My first day in my new job, just over 10 years ago, provided a memory that I won’t forget, and a lesson that Allah does what He wants.
This job was important to me because a) the difficulty of employers accommodating me the privilege of salat, especially and specifically Friday prayers, meant I was to remain jobless leading up to this point, and b) this was the first job in the field in which I could pursue a career in, as it is what I loved doing. All the previous (lost) jobs required no real challenge.
So, about that first day. The time of Zuhr approached, so it was time to request a place to do my praying.
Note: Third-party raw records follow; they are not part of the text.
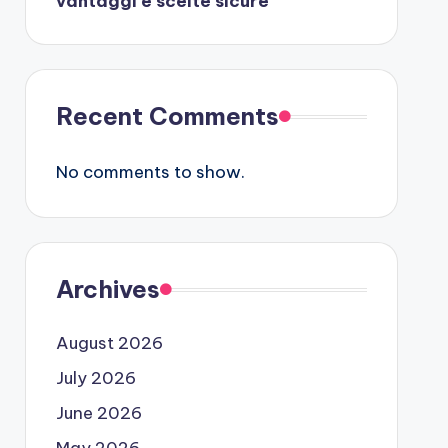
vantaggi e scelte sicure
Recent Comments
No comments to show.
Archives
August 2026
July 2026
June 2026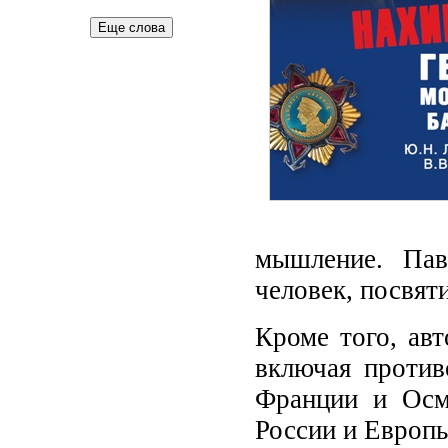
Еще слова
мышление. Пав
человек, посвят
Кроме того, ав
включая против
Франции и Осма
России и Европ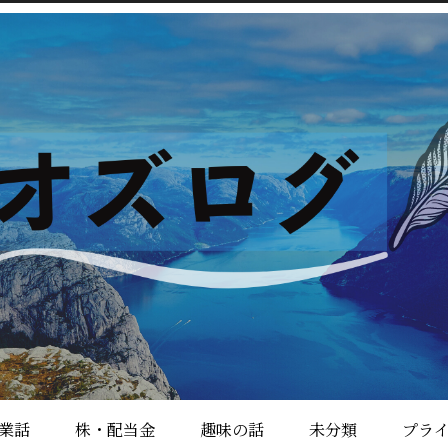
業話
株・配当金
趣味の話
未分類
プラ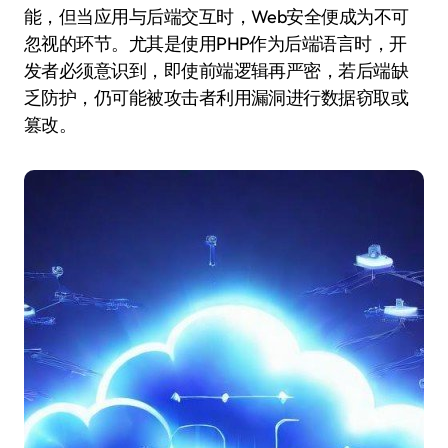
能，但当应用与后端交互时，Web安全便成为不可
忽视的环节。尤其是使用PHP作为后端语言时，开
发者必须意识到，即使前端逻辑再严密，若后端缺
乏防护，仍可能被攻击者利用漏洞进行数据窃取或
篡改。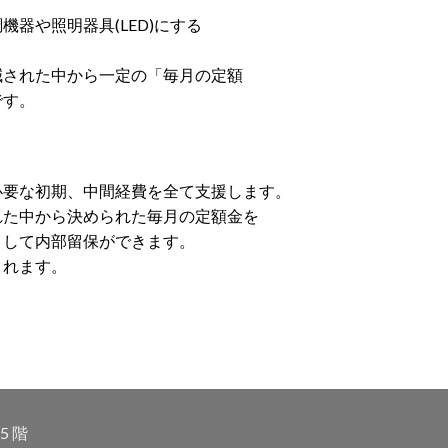
器や照明器具(LED)にする
減された中から一定の「毎月の定額
です。
必要な初期、中間経費を全て支援します。
れた中から決められた毎月の定額金を
として内部留保ができます。
されます。
5 階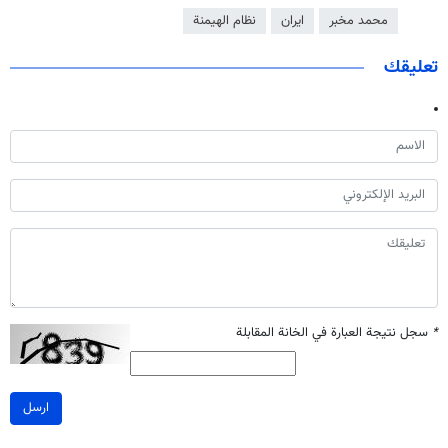
محمد مخبر
ايران
نظام الهيمنة
تعليقك
*
سجل نتيجة العبارة في الخانة المقابلة
ارسل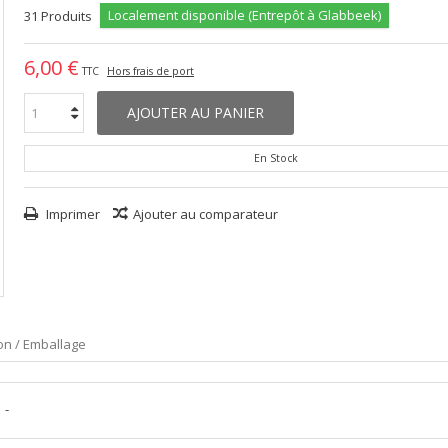
Localement disponible (Entrepôt à Glabbeek)
31
Produits
6,00 €
TTC
Hors frais de port
AJOUTER AU PANIER
En Stock
Imprimer
Ajouter au comparateur
son / Emballage
-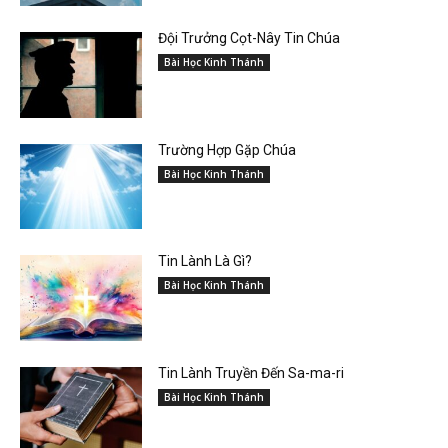
Đội Trưởng Cọt-Nây Tin Chúa
Bài Học Kinh Thánh
Trường Hợp Gặp Chúa
Bài Học Kinh Thánh
Tin Lành Là Gì?
Bài Học Kinh Thánh
Tin Lành Truyền Đến Sa-ma-ri
Bài Học Kinh Thánh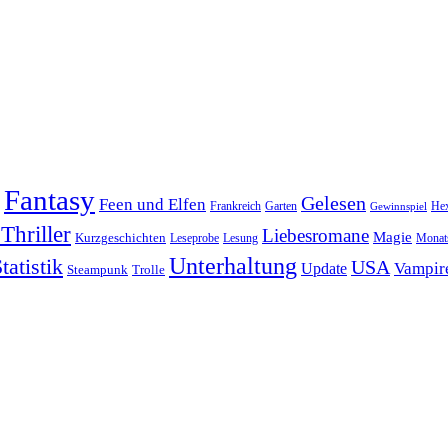
Fantasy
Gelesen
Feen und Elfen
Frankreich
Garten
He
Gewinnspiel
Thriller
Liebesromane
Magie
Kurzgeschichten
Leseprobe
Lesung
Monats
Unterhaltung
tatistik
USA
Vampir
Update
Steampunk
Trolle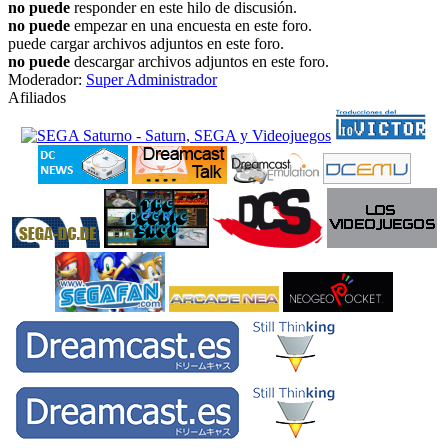
no puede
responder en este hilo de discusión.
no puede
empezar en una encuesta en este foro.
puede cargar archivos adjuntos en este foro.
no puede
descargar archivos adjuntos en este foro.
Moderador:
Super Administrador
Afiliados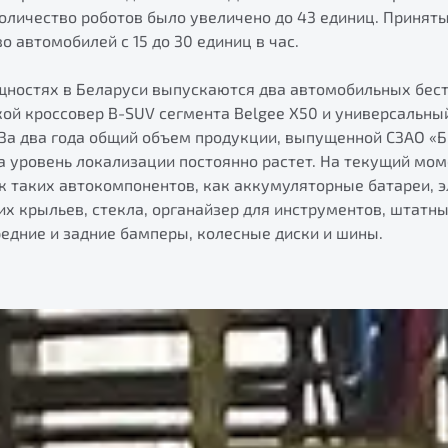
оличество роботов было увеличено до 43 единиц. Принят
о автомобилей с 15 до 30 единиц в час.
остях в Беларуси выпускаются два автомобильных бест
кой кроссовер B-SUV сегмента Belgee X50 и универсальн
. За два года общий объем продукции, выпущенной СЗАО 
а уровень локализации постоянно растет. На текущий мом
к таких автокомпонентов, как аккумуляторные батареи, 
х крыльев, стекла, органайзер для инструментов, штатны
едние и задние бамперы, колесные диски и шины.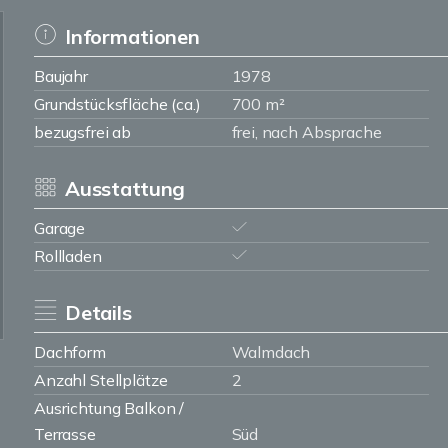
Informationen
Baujahr
1978
Grundstücksfläche (ca.)
700 m²
bezugsfrei ab
frei, nach Absprache
Ausstattung
Garage
Rollladen
Details
Dachform
Walmdach
Anzahl Stellplätze
2
Ausrichtung Balkon /
Terrasse
Süd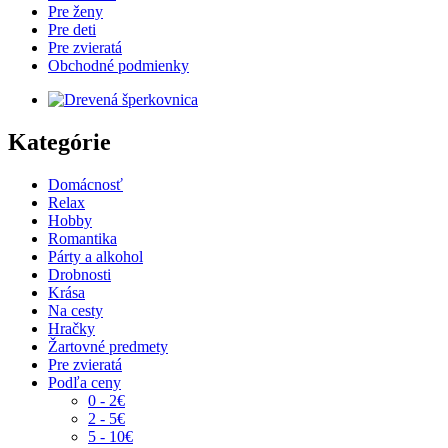
Pre ženy
Pre deti
Pre zvieratá
Obchodné podmienky
Kategórie
Domácnosť
Relax
Hobby
Romantika
Párty a alkohol
Drobnosti
Krása
Na cesty
Hračky
Žartovné predmety
Pre zvieratá
Podľa ceny
0 - 2€
2 - 5€
5 - 10€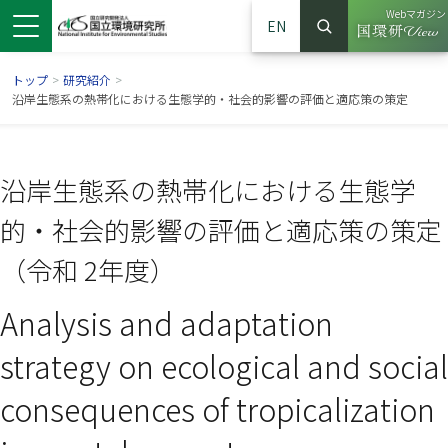
Webマガジン
EN
検索
（別ウイン
サイト内検索
トップ
>
研究紹介
>
沿岸生態系の熱帯化における生態学的・社会的影響の評価と適応策の策定
沿岸生態系の熱帯化における生態学
的・社会的影響の評価と適応策の策定
（令和 2年度）
Analysis and adaptation
ンドウで開きます）
ウインドウで開きます）
別ウインドウで開きます）
strategy on ecological and social
consequences of tropicalization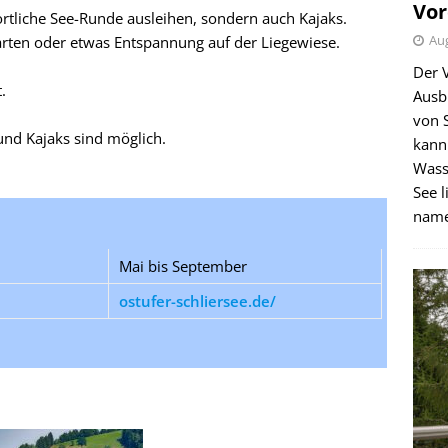
Vor
ortliche See-Runde ausleihen, sondern auch Kajaks.
Aug
arten oder etwas Entspannung auf der Liegewiese.
Der 
.
Ausb
von 
nd Kajaks sind möglich.
kann
Wass
See l
name
Mai bis September
ostufer-schliersee.de/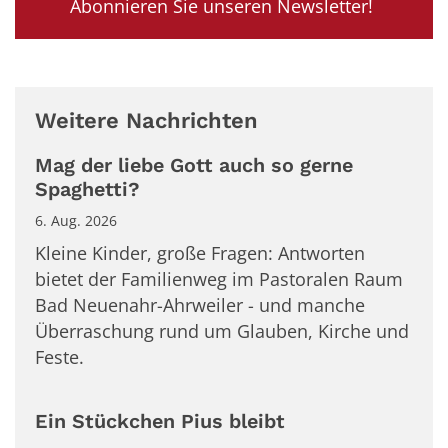
Abonnieren Sie unseren Newsletter!
Weitere Nachrichten
Mag der liebe Gott auch so gerne
Spaghetti?
6. Aug. 2026
Kleine Kinder, große Fragen: Antworten
bietet der Familienweg im Pastoralen Raum
Bad Neuenahr-Ahrweiler - und manche
Überraschung rund um Glauben, Kirche und
Feste.
Ein Stückchen Pius bleibt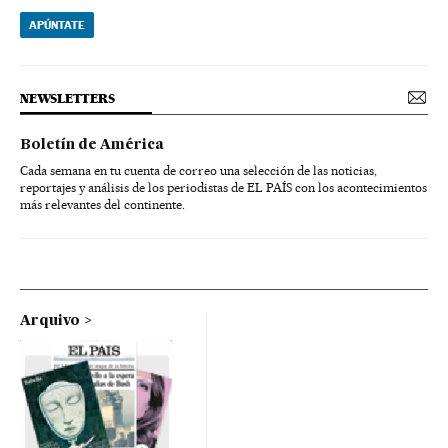
APÚNTATE
NEWSLETTERS
Boletín de América
Cada semana en tu cuenta de correo una selección de las noticias,
reportajes y análisis de los periodistas de EL PAÍS con los acontecimientos
más relevantes del continente.
Arquivo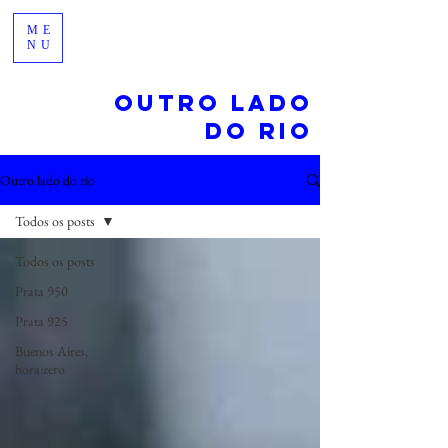
ME
NU
Outro lado
do rio
Outro lado do rio
Todos os posts
Todos os posts
Prata 950
Prata 925
Buenos Aires,
hora:zero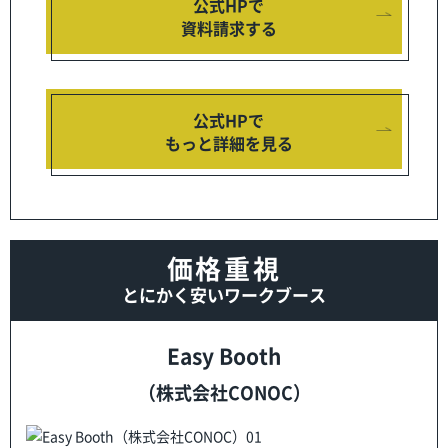
公式HPで
資料請求する
公式HPで
もっと詳細を見る
価格重視
とにかく安いワークブース
Easy Booth
（株式会社CONOC）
In my mind/heart I was thinking “oh well, no chance I’ll last the week here”, fearful that my request would be scoffed at.
The manager’s reply was, “yeah, sure, how about the book room upstairs?”. My quick reply was “yep that’s good enough, thanks!”
Then, as I turned away, he said, “you can go to the mosque on Fridays with John Harvey, too!”
(John was a revert). That moment reinforced something I always remembered from the hadith of the beloved, “whoever leaves something for the sake of Allah, Allah will recompense him with that which is better.” More or less.
Controller of the hearts! Subhanak ya Kareem.
After a year or so in this job, no Friday prayers were missed thanks to Allah. However one Friday, I was paid a visit from right at the “top” – Iblis himself (may Allah protect us from him). He came just before the time for me to leave for Zuhr.
He whispered, “Look at all that work have to do, there is no way you can complete this considering your deadlines. Impossible. It is better for you to work through your break, no need for salat alzuhr, Allah understands, it’s ok….” He wouldn’t stop nagging.
These thoughts wouldn’t leave me. The work I needed to complete, Allah is my witness, appeared as though would take over 6 hours to complete. I needed it finished in much less time, so skipping this one Friday was “logical”. But all Praise to the one Who’s Order is between the kaaf and the nuun, I went to the mosque instead.
Then I came back, and Allah is my witness that within about 20 minutes I had completed EVERYTHING, with His permission, and then sat there with nothing left to do twiddling my thumbs, smiling to Allah, wondering where all that work went.
He’s got everything under control so trust Him.
Excellent piece, alhumdulilah, and love the 2 comments by brother Youssef too. Very inspiring stuff.